UPDATED: Transource Files Reconfigured Tx Project

By Christen Smith

Transource Energy filed a reconfigured version of the Independence Energy Connection project with Maryland regulators on Thursday as part of a settlement with state officials and landowners long opposed to the Ohio-based company’s original plans.

“We appreciate the state agencies, incumbent utilities and landowner input received when developing this alternative,” said Todd Burns, Transource’s director, in a statement emailed to RTO Insider. “We are pleased to present this alternative to the respective commissions for their consideration.”

Transource announced the settlement one week after Assistant Attorney General Sondra McLemore sent a letter to the Maryland Public Service Commission that indicated a finalized agreement between Transource and the state’s Power Plant Research Program (PPRP) would be filed “within four business days.” The company also filed a copy of the alternative configuration with the Pennsylvania Public Utility Commission and said regulators in each state will take both proposals into consideration.

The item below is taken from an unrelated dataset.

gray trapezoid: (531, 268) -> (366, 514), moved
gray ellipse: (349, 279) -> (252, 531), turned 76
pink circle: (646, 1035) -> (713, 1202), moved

Transource spokesperson Mary Urban said Wednesday that the company spent the summer modeling an alternate plan that would use existing infrastructure in the Baltimore Gas and Electric zone to revamp the eastern segment of the project, originally proposed to extend 15.8 miles from a new Furnace Run substation in York County, Pa., to the Conastone substation in Harford County, Md.

The updated configuration, designed in consultation with PJM, would increase the size of the new substation in Pennsylvania and add 4 miles of lines that would connect to an existing right of way and eventually feed into two upgraded BG&E substations. The settlement changes nothing about the western segment of the project, a 230-kV double circuit transmission line that would run 28.8 miles from Franklin County, Pa., into Washington County, Md.

Transource settlement
Transource’s proposed alternative plan for the eastern segment of its Independence Energy Connection project. | Transource Energy

If approved by state regulators, the deal would signal a major victory for the landowners united against the IEC. (See Protesters Doubt PJM Analysis of Transource Alternative.)

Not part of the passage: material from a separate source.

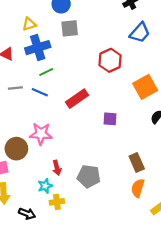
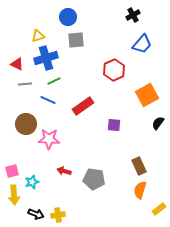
gray line: (15, 88) -> (25, 84), moved
brown circle: (16, 149) -> (26, 124), moved
red arrow: (57, 168) -> (64, 171), turned 120
cyan star: (45, 186) -> (32, 182), moved
yellow cross: (57, 202) -> (58, 215), moved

PJM selected the $383 million IEC — its largest market efficiency project to date — during the 2013/14 long-term planning window to address congestion in the AP South interface. The RTO has since reviewed its benefits to the grid five times, determining in each round that the project remains the most effective way to reduce load costs.

The RTO’s most recent analysis, completed in September, determined the IEC would generate a $856 million reduction in congestion costs over the next 15 years, with a benefit-cost ratio of 2.1 — well above PJM’s 1.25 threshold required for inclusion in its Regional Transmission Expansion Plan.

Protesters argued, however, that the need for the eastern segment of the project could be met by existing 230-kV lines. The PPRP urged the PSC to suspend the project while PJM studied the market efficiency of this alternative and three others — a request that was granted in January. (See More Info Needed on Tx Line Options, MD PSC Says and Cancel Transource Line, Md. Panel Says.)

PJM’s analysis determined that the protesters’ preferred configuration would require upgrades at the Furnace Run substation in order to alleviate potential reliability violations. The plan would cost $54 million to $94 million more than the IEC and produce $267 million less in congestion benefits to the region, it found.

Transource and the PPRP filed a joint petition in June to suspend proceedings regarding the company’s certificate of public necessity and convenience in order to reach a settlement on the eastern portion. The PSC granted a 30-day extension Aug. 27.

PJM staff told the Transmission Expansion Advisory Committee on Thursday that it’s unclear how the RTO will proceed if state regulators approve the alternative configuration — one that hasn’t been vetted by stakeholders or studied fully in the RTO’s planning process.